入店した時から、「ちょっとした田舎の食料品店のお菓子売り場っぽいな。」と思っていたけど、あれはそういう事だったんだ。
「こっちの棚から選んでもいいんだけど、私としては向こうをオススメしたい所だね!」
そう言うが早いか、京花ちゃんは私の手首を掴むと、満員電車の中で痴漢にやるように、グイッと引っ張ったんだ。
「ふへっ?」
素っ頓狂な声を私が上げても、京花ちゃんはまるで意に介さない。
「ついてきてよ、千里ちゃん!」
屈託のない無邪気な笑顔を浮かべながら、ただ前進あるのみ。
やがて、いかにも待ちきれなさそうに駆け出し始めたんだ。
「えっ…!?あっ、おおっと!」
京花ちゃんに左手を取られた私は、店の奥に繋がる細い通路へと、転倒寸前の危なっかしいステップを踏みながら引きずられていくのだった。
「あっ…ああ…!おっ、お待ちください!京花さん!ちさっ、千里さん!」
そんな私の背中を、すっかり狼狽えてしまった表情を浮かべた英里奈ちゃんが、吃音混じりの声を上げながらオロオロと追いかけていく。

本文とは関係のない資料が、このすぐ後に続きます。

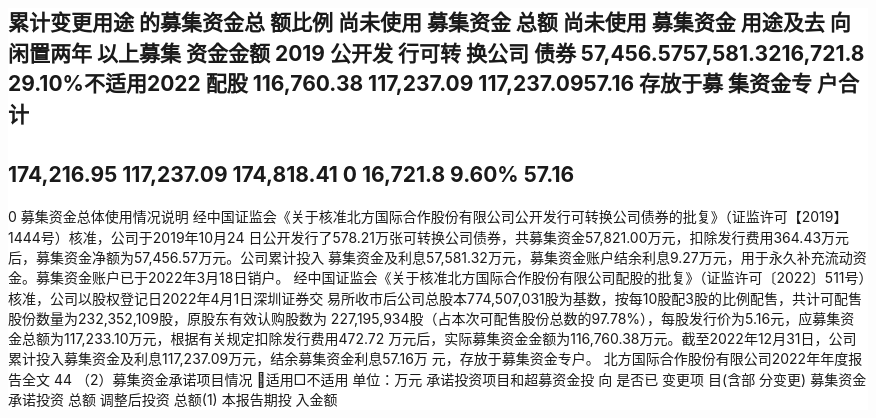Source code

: 累计变更用途
的募集资金总
额比例
尚未使用
募集资金
总额
尚未使用
募集资金
用途及去
向
闲置两年
以上募集
资金金额
2019
公开发
行可转
换公司
债券
57,456.5757,581.3216,721.8
29.10%不适用2022
配股
116,760.38
117,237.09
117,237.0957.16
存放于募
集资金专
户合计
--
174,216.95
117,237.09
174,818.41
0
16,721.8
9.60%
57.16
--
0
募集资金总体使用情况说明
经中国证监会《关于核准北方国际合作股份有限公司公开发行可转换公司债券的批复》（证监许可【2019】1444号）核准，公司于2019年10月24
日公开发行了578.21万张可转换公司债券，共募集资金57,821.00万元，扣除发行费用364.43万元后，募集资金净额为57,456.57万元。公司累计投入
募集资金及利息57,581.32万元，募集资金账户结余利息9.27万元，用于永久补充流动资金。募集资金账户已于2022年3月18日销户。
经中国证监会《关于核准北方国际合作股份有限公司配股的批复》（证监许可〔2022〕511号）核准，公司以股权登记日2022年4月1日深圳证券交
易所收市后公司总股本774,507,031股为基数，按每10股配3股的比例配售，共计可配售股份数量为232,352,109股，原股东有效认购股数为
227,195,934股（占本次可配售股份总数的97.78%），每股发行价为5.16元，应募集资金总额为117,233.10万元，根据有关规定扣除发行费用472.72
万元后，实际募集资金金额为116,760.38万元。截至2022年12月31日，公司累计投入募集资金及利息117,237.09万元，结余募集资金利息57.16万
元，存放于募集资金专户。
北方国际合作股份有限公司2022年年度报告全文
44
（2）募集资金承诺项目情况
适用□不适用
单位：万元
承诺投资项目和超募资金投
向
是否已
变更项
目(含部
分变更)
募集资金
承诺投资
总额
调整后投资
总额(1)
本报告期投
入金额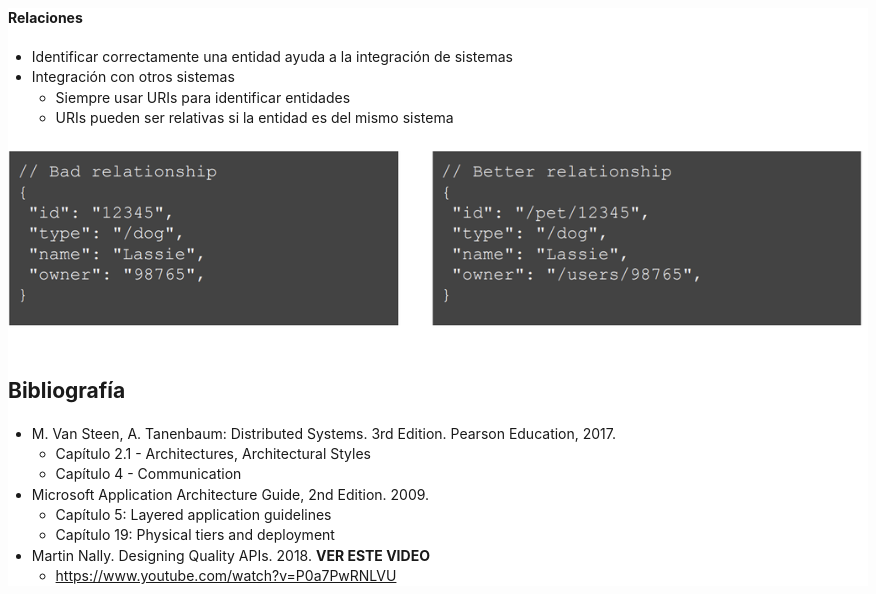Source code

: #### Relaciones

- Identificar correctamente una entidad ayuda a la integración de sistemas
- Integración con otros sistemas
  - Siempre usar URIs para identificar entidades
  - URIs pueden ser relativas si la entidad es del mismo sistema

![alt text](image-13.png)

## Bibliografía

- M. Van Steen, A. Tanenbaum: Distributed Systems. 3rd Edition. Pearson Education, 2017.
  - Capítulo 2.1 - Architectures, Architectural Styles
  - Capítulo 4 - Communication
- Microsoft Application Architecture Guide, 2nd Edition. 2009.
  - Capítulo 5: Layered application guidelines
  - Capítulo 19: Physical tiers and deployment
- Martin Nally. Designing Quality APIs. 2018. **VER ESTE VIDEO**
  - https://www.youtube.com/watch?v=P0a7PwRNLVU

そう言えば、つつじ祭の初日にも似たような事があったっけ…
「全く…お京と来たら、しょうがない奴だな…」
腰に手を添え、クールな美貌には呆れ返ったような表情を浮かべて、私達3人の過ぎていった通路の先を見つめるマリナちゃん。
「でも、元気があって、明るく良い子達じゃないですか。お好きなんでしょ、あの子達の事が?」
そんなマリナちゃんに問い掛ける女性スタッフの顔には、明るい微笑が浮かんでいた。
「ええ、それは勿論です。3人とも、私の親友ですから。」
キリッと引き締まった笑顔と、折り目正しく整った会釈。
両者の醸し出す凛々しくも颯爽とした印象を残し、大型拳銃を得物に選んだ特命遊撃士は、背筋の伸びた美しい姿勢と軽やかな足取りを保ったままで、店の奥に繋がる細い通路を突き抜けるのだった。